TASK TO COMPLETE =
Filter the entries below down to the lines that hold "pixel".

[Records excerpted from a collection]
- Opening Delimiter -

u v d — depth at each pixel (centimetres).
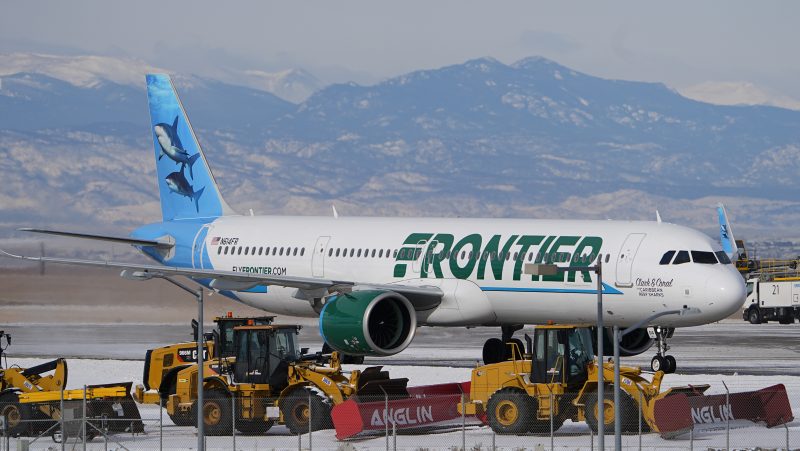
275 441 11188
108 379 16125
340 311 15112
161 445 10669
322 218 18275
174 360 13438
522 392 11250
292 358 11938
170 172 19962
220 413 11588
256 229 18588
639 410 10581
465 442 10862
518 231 15912
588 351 11412
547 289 15312
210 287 17600
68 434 11538
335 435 11394
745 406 11544
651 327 15200
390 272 16750
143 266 15200
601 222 15650
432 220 17038
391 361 18400
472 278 15938
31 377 12644
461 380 15175
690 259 14500
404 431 11556
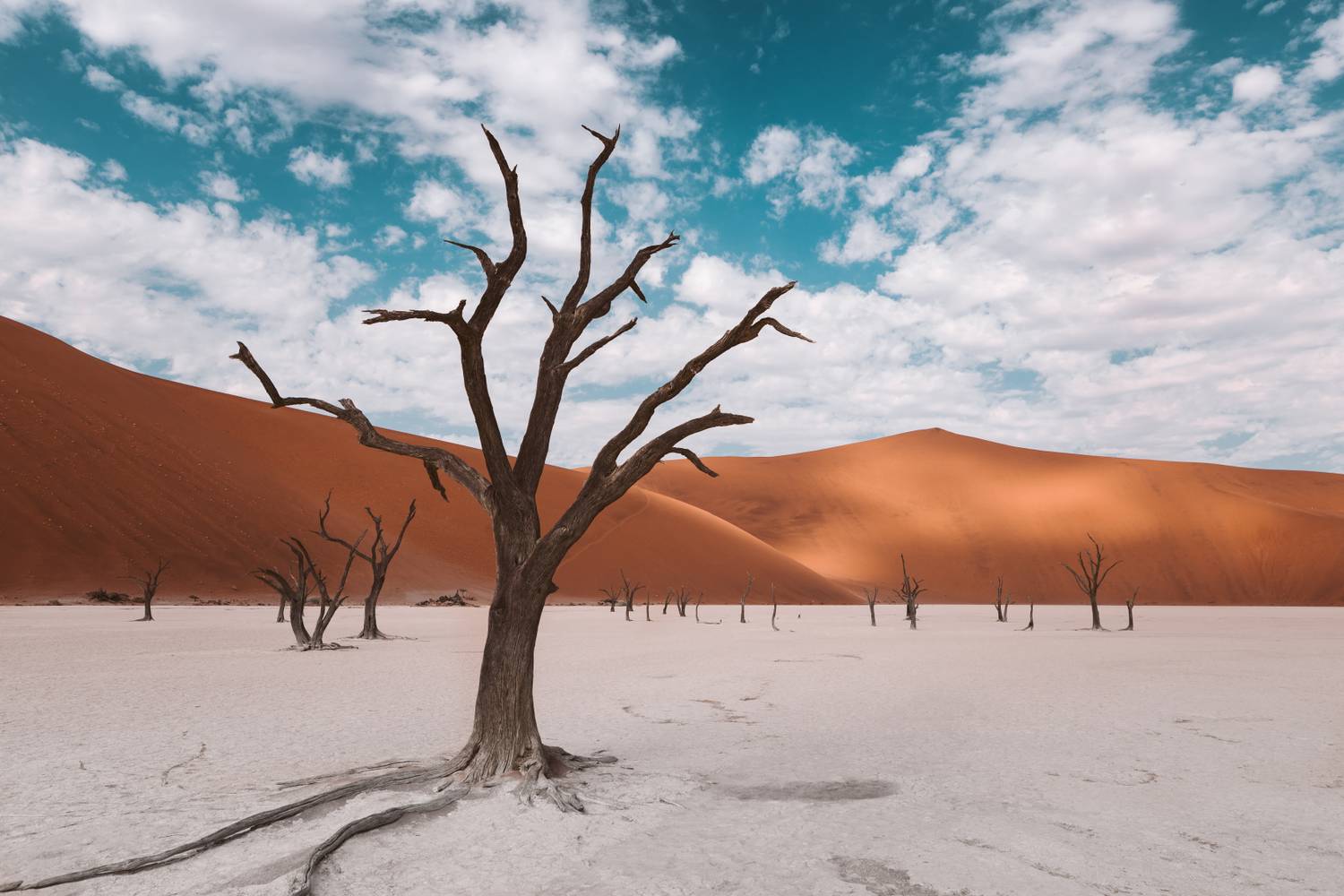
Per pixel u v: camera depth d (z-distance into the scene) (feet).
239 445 291.99
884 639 115.14
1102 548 452.76
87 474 222.28
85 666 66.03
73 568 193.98
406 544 275.80
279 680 58.13
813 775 28.68
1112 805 24.90
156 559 208.44
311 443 317.42
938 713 44.27
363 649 87.61
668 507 371.56
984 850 20.36
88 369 273.33
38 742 34.60
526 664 26.25
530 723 26.03
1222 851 20.51
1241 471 518.37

- Closing Delimiter -

EXERCISE RESULT =
u v d — depth at each pixel (centimetres).
Per pixel u v: camera depth d (z-distance into the scene) (feet).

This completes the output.